The art of the possible right now is:

  • Reconnection / disconnection handling
  • Multiple devices / Multiple browsers for the same user
  • Multiple users (collaborative / shared conversations) like OpenAI group chats
  • Conversation history and Persistence
  • Awareness (knowing when there’s actually an agent listening or processing your request)
  • Token compaction and efficient hydration (not having to stream every delta each time you load the UI)

The point is, you just can’t do all these things with SSE. And if you try, you end up with some Frankenstein solution to hodgebodge a solution that’s a patch to the actual problem; that single connection SSE like this just isn’t a suitable transport.

What does better look like?

That’s why I’m loving working on an actual transport for AI. It turns out, that pub/sub messaging platforms are uniquely suited to solve all the problems mentioned above. They are designed for real-time messaging, they are designed for reconnection and disconnection handling, they are designed for multiple devices and multiple users, they are designed for presence and awareness, and they are designed for efficient message delivery.

In the last few months we’ve added “message.append” as an action you can take in Pub/Sub. This forms the core of the token streaming product. You create a message, and then you append each token delta to that message as it’s received.

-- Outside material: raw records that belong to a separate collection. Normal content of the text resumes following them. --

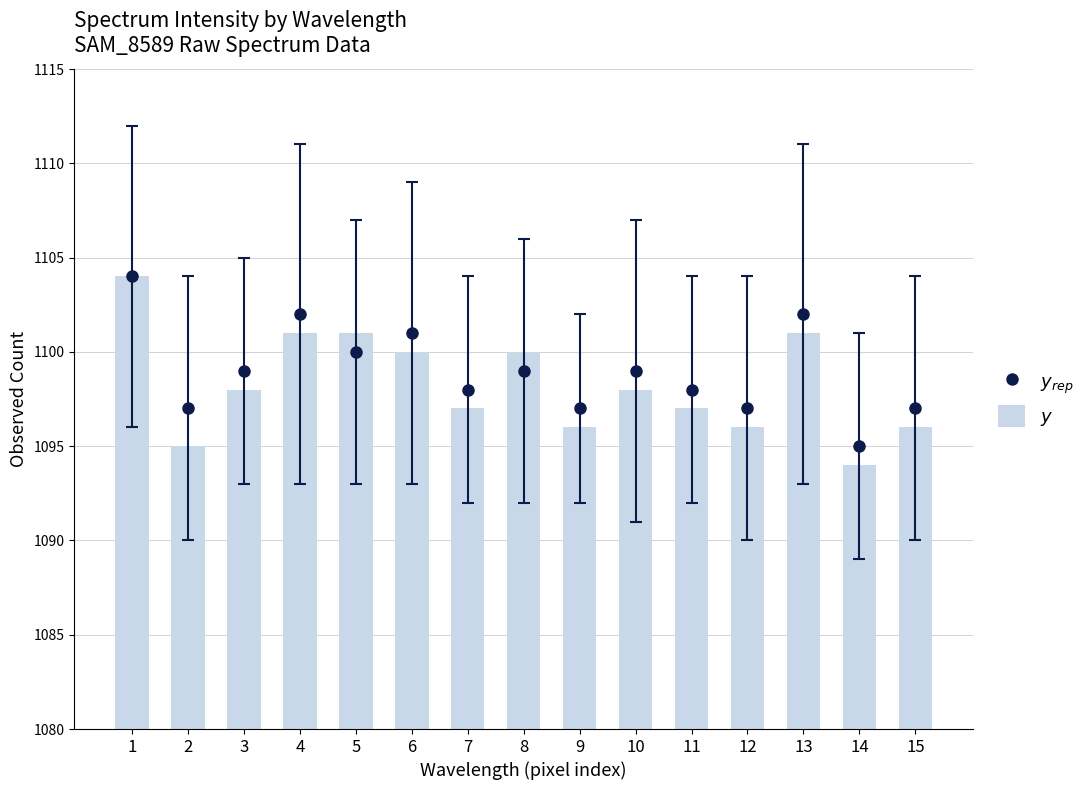

What is the minimum value shown in the chart?

1094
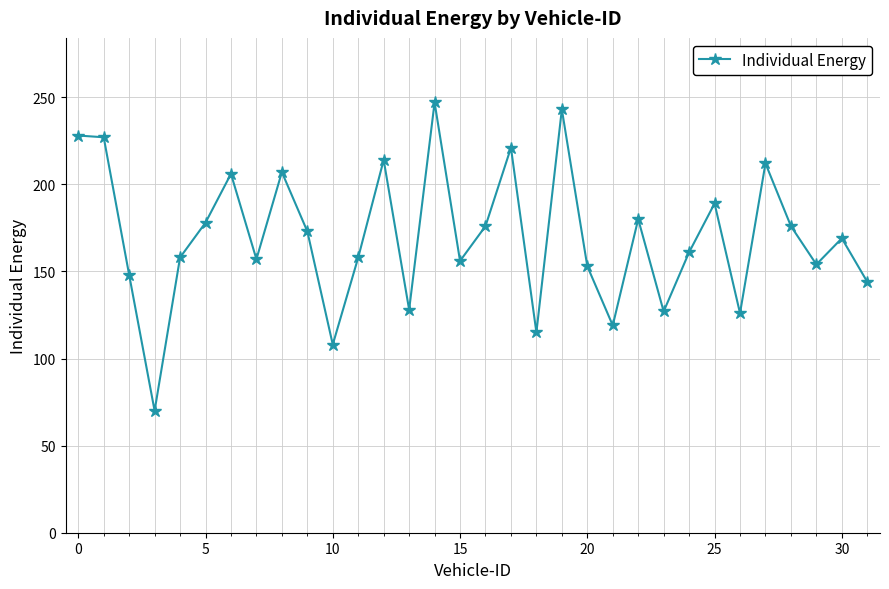

How many distinct data groups are displayed?

1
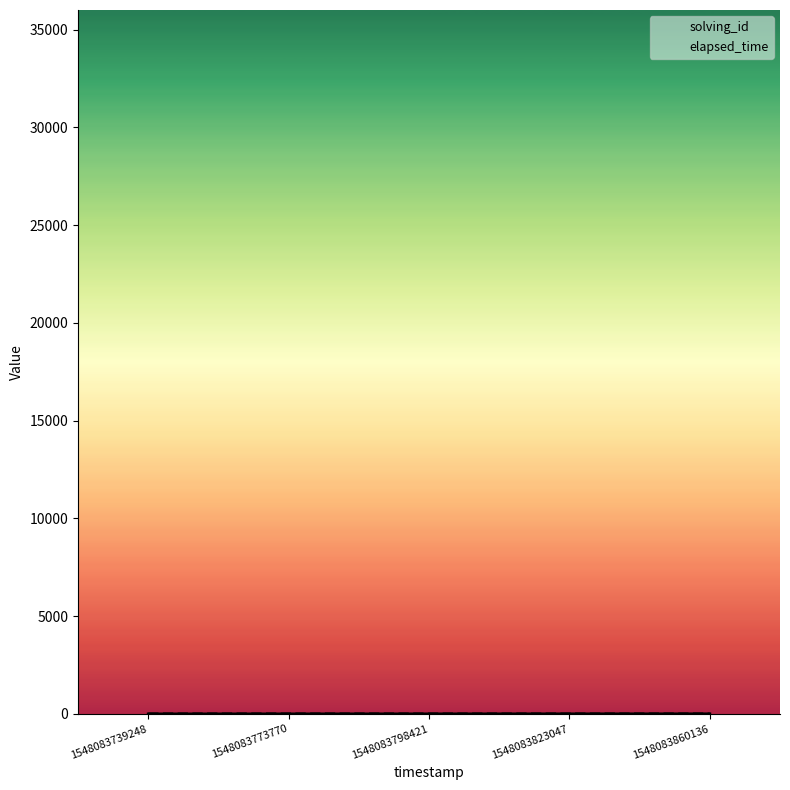

What are all the series names shown in the legend?

solving_id, elapsed_time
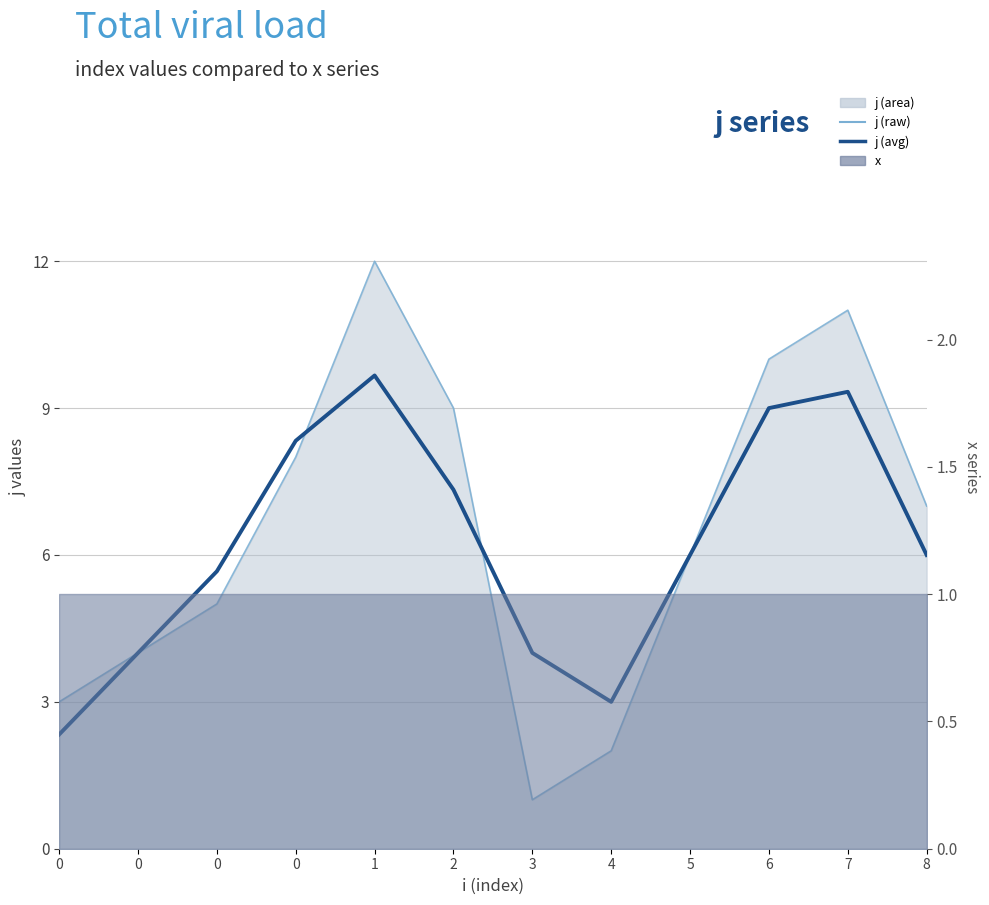

Where do j (raw) and j (7-pt avg) first cross each other?

0 and 0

The really cool thing is that for clients that are continuously connected during the token streaming, they see each token as it’s appended to the message. But for clients that disconnect and reconnect, they receive a “message.update” that contains all the tokens up to the point in the stream that they connected. This is way more efficient than having to stream every single token delta each time a client connects, and it also means that clients that are connected during the stream get the real-time experience. Clients that reconnect get a seamless experience without having to worry about missing tokens or messages. And the agent can advertise it’s “presence” on the channel so that clients know that someone is there actually working on their request. When the agent disconnects the “presence” is updated automatically, even if the agent crashes.

One message is one LLM response, and you just append the tokens to that message, and everything else just works. You can load conversation history from the channel, you can bi-directionally stream messages letting the client steer the conversation in real-time, and you can do all this without having to implement any of the complex logic around storing tokens, resuming streams, handling disconnections, or any of that stuff.

I think this is probably the coolest thing that I’ve worked on recently, and it’s so frustrating to see folks fighting with designs built around SSE just because the AI models have progressed, but the tooling and SDKs and infrastructure hasn’t.